Arbeitsauftrag 1: Wie viele Titel boten die DDR-Verlage laut dem Text über die Leipziger Buchmesse auf?

Textauszug:
· · ·

1973: Nur noch im Frühling

Und wieder einmal Leipziger Buchmesse, das letztemal im Herbst, ab 1973 nur noch im Frühjahr. Ist die Konkurrenz von Frankfurt am Main, die ja keine ist, so drückend, daß viele Aussteller im Herbst gar nicht erst nach Leipzig kommen? Mit 8450 Titeln, davon 2350 Neuerscheinungen, warteten die DDR-Verlage großartig auf. Das „internationale Jahr des Buches“ ist heuer dem

50. Gründungstag der Sowjetrepubliken gewidmet, die 3000 Bücher aus 120 Sowjetverlagen — laut Angaben — vorzeigten. Glücklich das Land, das so viele Bücher (und genau so viele Schriftsteller?) hat!

Was gibt es Neues in den DDR-Verlagen? Der Aufbau-Verlag in Ost-Berlin ediert einen neuen Strittmatter: „Die blaue Nachtigall“, einen Band Erzählungen. Volker Braun ist ebenfalls mit einem neuen Buch präsent: „Das ungezwungene Leben Kasts“, ein Proletarierschicksal, verfolgt über mehrere DDR-Stationen eines bewegten Arbeitslebens. Suhrkamp will, wie man hört, das Buch in Lizenz übernehmen. Günter Kunert, in der Bundesrepublik und der Schweiz längst gut bekannt, stellt neue Gedichte vor mit dem Titel „Offener Ausgang“. Der Verlag für sozialistische deutsche Gegenwartsliteratur, der Mitteldeutsche Verlag Halle, bringt wieder eine Reihe neuer junger Autoren auf den Markt.

Eberhard Panitz wird mit den „Sieben Affären der Dona Juanita“ vorgestellt, in denen der Autor fragt: „Was ist das, Glück, Liebeserfüllung, Gleichberechtigung der Frau? Wieviel Aktivität, wieviel Möglichkeiten billigen wir der Frau selbst dabei zu?“ Die Krise einer geschiedenen DDR-Ehe beschreibt Manfred Jendryschik in „Johanna, oder: die Wege des Dr. Kanuga“. Wolfgang Eckert, ein halbwegs arrivierter DDR-Autor, bringt neue Erzählungen auf den Markt: „Pardon — sagen wir du?“

Zwei „Jubilare“ sollte man erwähnen. Zum 175. Geburtstag Heinrich Heines im Dezember bereitet der Aufbau-Verlag eine zehnbändige Werksausgabe des Dichters vor, die mit Lyrik eröffnet wird. Hans Kaufmann schreibt über die „geistige Entwicklung“ des Ost-West-Streitobjekts namens Heine. Wichtig scheint es auch, auf einen Gedenkband zu Ehren Adam Kuckhoffs hinzuweisen, der 1943 von den Nazis hingerichtet worden ist. „Scherry“, eine Begegnung, kommt im Leipziger Paul-List-Verlag heraus. Kuckhoffs Frau Greta veröffentlicht eine Studie über ihren Mann mit dem Titel „Vom Rosenkranz zur Roten Kapelle“ im Ostberliner Verlag Neues Leben. Kuckhoffs 75. Geburtstag wurde übrigens in der Bundesrepublik — „traditionsgemäß“ — ignoriert.

· · ·

(Quizaufgaben zu Diagrammen)
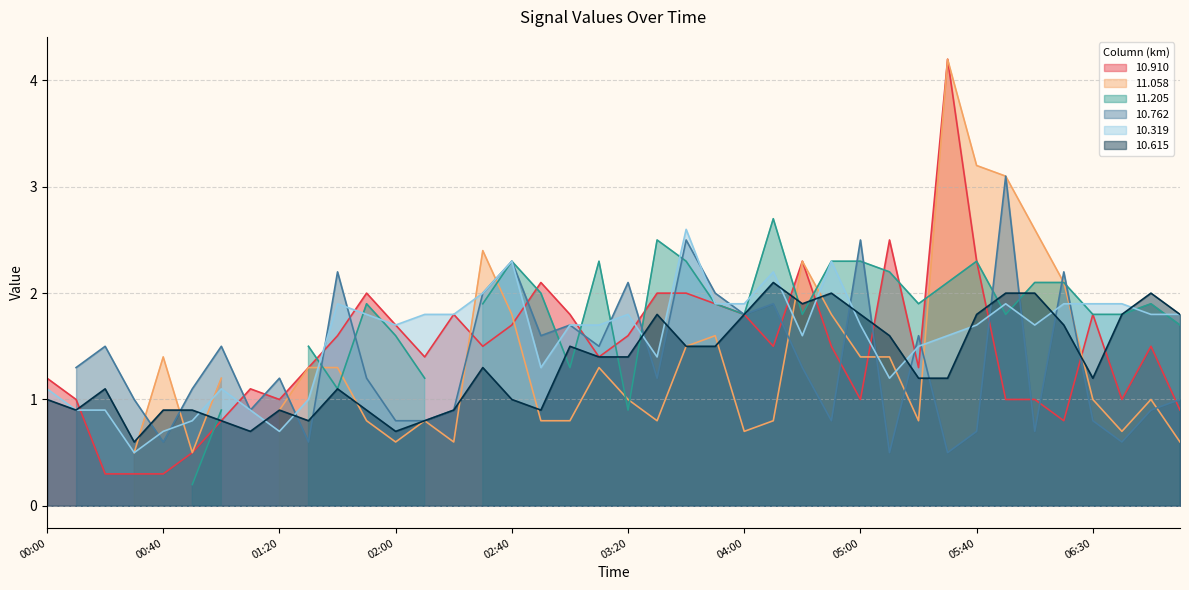

How many interior local valleys does the 10.319 series have?

8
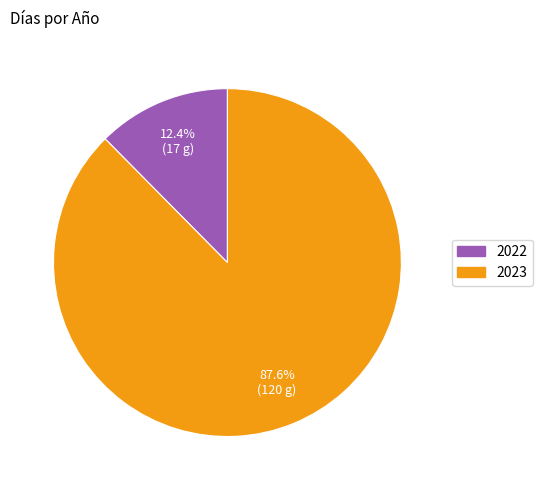

The 2023 slice represents 80% of the pie. True or false?

False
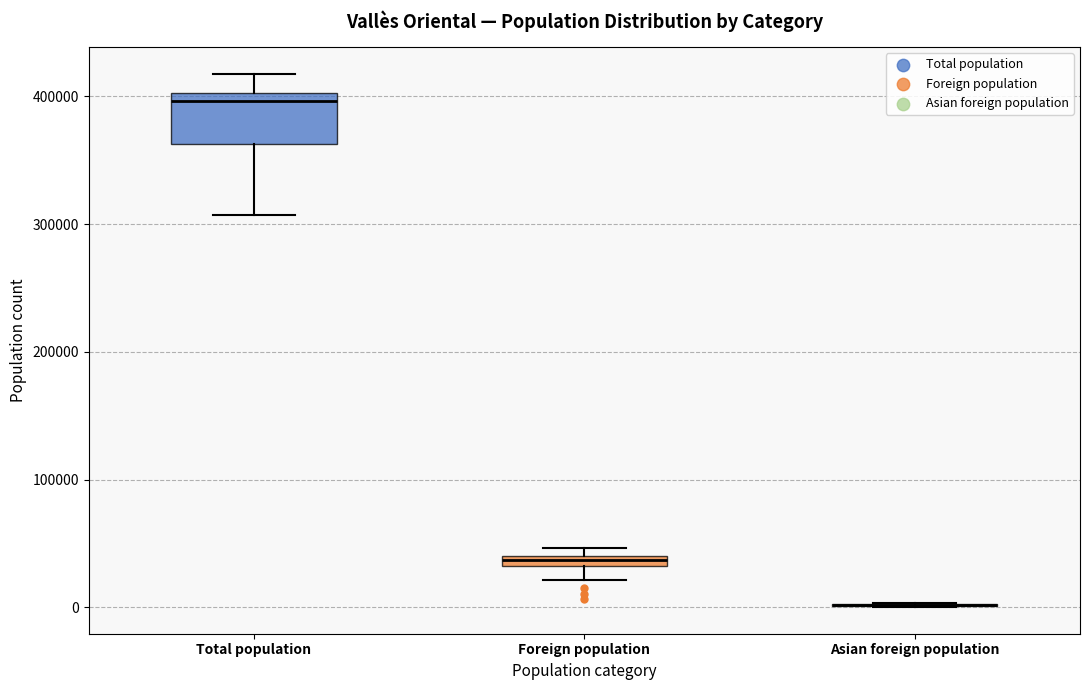

Which box is the tallest, from its lower edge to its upper edge?

Total population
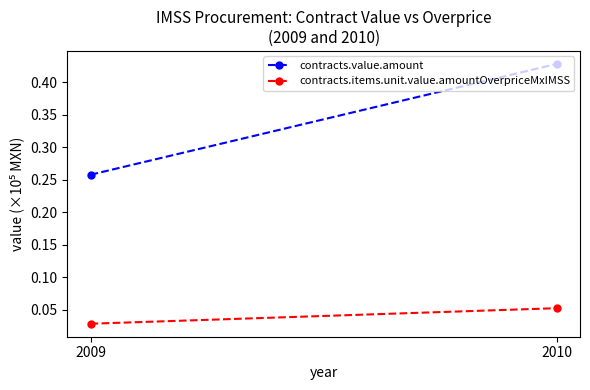

Reading left to right, what are all the values shown in this chart?

contracts.value.amount: 2009=0.3	2010=0.4
contracts.items.unit.value.amountOverpriceMxIMSS: 2009=0.0	2010=0.1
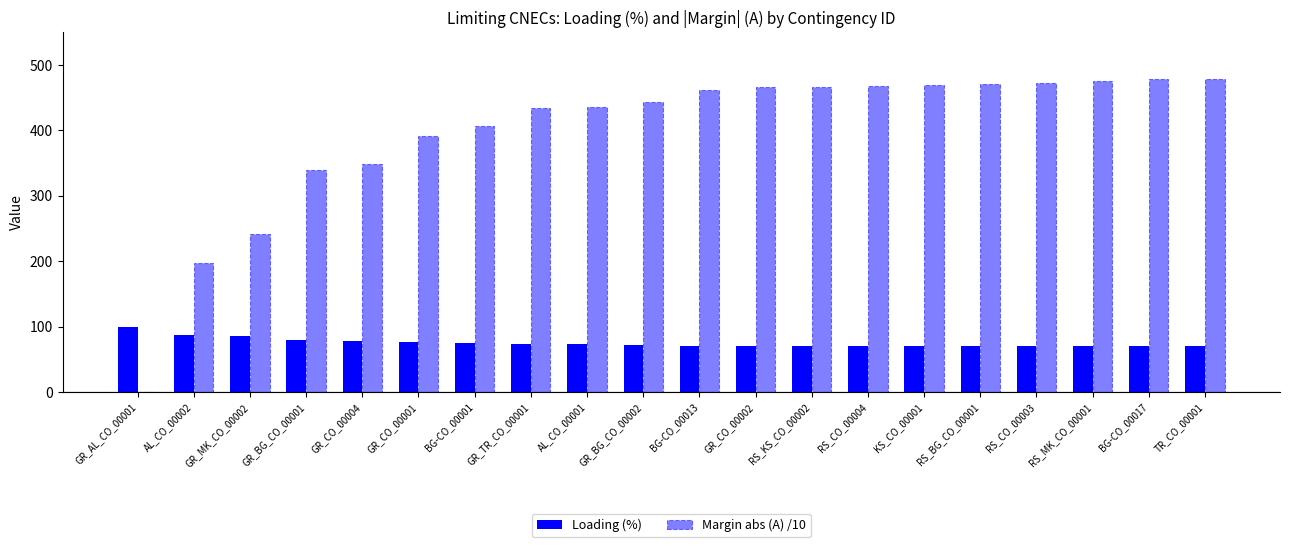

What is the average value of the Loading (%) series?

75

· · ·

Arbeitsauftrag 2: Schreib alle Einträge des Datenauszugs Zeile für Zeile unverändert ab und lass die Bilder dabei weg.

Lösung 1: 8450 Titel.

Lösung 2:
How many interior local valleys does the 10.319 series have?

8

The 2023 slice represents 80% of the pie. True or false?

False

Which box is the tallest, from its lower edge to its upper edge?

Total population

Reading left to right, what are all the values shown in this chart?

contracts.value.amount: 2009=0.3	2010=0.4
contracts.items.unit.value.amountOverpriceMxIMSS: 2009=0.0	2010=0.1

What is the average value of the Loading (%) series?

75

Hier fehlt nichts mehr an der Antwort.